On Thu 2016-10-06 13:22:48, Sergey Senozhatsky wrote:
> On (10/05/16 11:50), Petr Mladek wrote:
> [..]
> > > well, it solves a number of problems that the existing implementation
> > > cannot handle.
> >
> > Please, provide a summary. I wonder if these are real life problems.
> 1) some pathces/reports from Byungchul Park
> 2) a report from Viresh Kumar.
> 4) sleeping function called from inside logbuf lock
> 5) ARM specific
> 6) logbuf_lock corruption

It is great that you have such a list in hands.
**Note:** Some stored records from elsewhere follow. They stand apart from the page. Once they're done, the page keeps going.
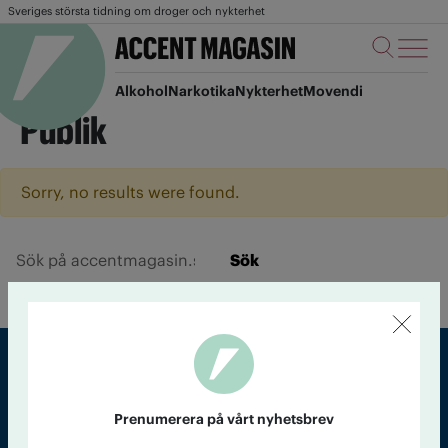
Sveriges största tidning om droger och nykterhet
Alkohol
Narkotika
Nykterhet
Movendi
Publik
Sorry, no results were found.
Sök
Sveriges största tidning om droger och nykterhet
Prenumerera på vårt nyhetsbrev
Tidningen Accent, A4, Bondegatan 21, 116 33 Stockholm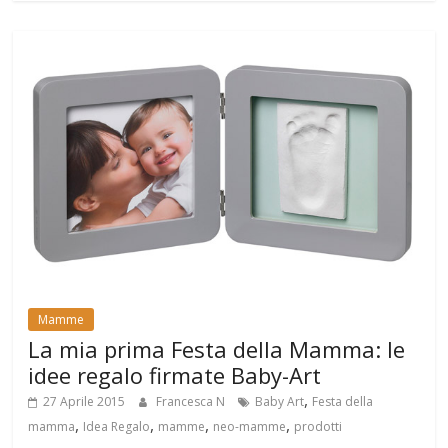
Mamme
La mia prima Festa della Mamma: le
idee regalo firmate Baby-Art
,
27 Aprile 2015
Francesca N
Baby Art
Festa della
,
,
,
,
mamma
Idea Regalo
mamme
neo-mamme
prodotti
It might help
to push this solution.

I actually have one more reason for this approach:

It seems that we will need to keep printk_deferred()/WARN_*DEFERRED().
We do not know about a better solution for the deadlocks caused
by scheduler/timekeeping/console_drivers locks.

The pain is that the list of affected locations is hard to maintain.
It would definitely help if such problems are reported by lockdep
in advance. But lockdep is disabled because it creates the deadlock
on its own.

The alternative printk() allows to enable lockdep and effectively
hunt other possible bugs.

Also the printk context per-CPU variable perfectly fits the
lockdep approach. It will allow to monitor in which printk context
all the other locks are taken and detect possible problems.

> can we somehow transparently for the rest of the system (just in
> printk()) detect that we are in a potentially risky situation? hmm,
> I don't know...
> something *very* radical?
> vprintk_func()
> {
> if (this_cpu_read(alt_printk_ctx) & ALT_PRINTK_NMI_CONTEXT_MASK)
> return vprintk_nmi(fmt, args);
> if (in_atomic() ||
> /* ^^^^^^^^^^^^ */
> this_cpu_read(alt_printk_ctx) & ALT_PRINTK_CONTEXT_MASK)
> return vprintk_alt(fmt, args);
> return vprintk_default(fmt, args);
> }

This would affect too many messages. If the error is too serious,
there is a risk that the messages from the alternative per-CPU
buffers will not appear in the main log buffer and the console.
IMHO, this is acceptable for printk-related errors. But people
would complain if other bugs are harder to debug because
the error messages were hidden.

I am going to continue reviewing v2 of the patch set.

BTW: I would like to ask you to slow down a bit. More versions
of such a non-trivial patchset, that are sent within few days,
are far too much. I have some other tasks that I need to work on.
Also I would like to hear opinion from other people. Note that
many people are busy with the merge window at the moment.

Best Regards,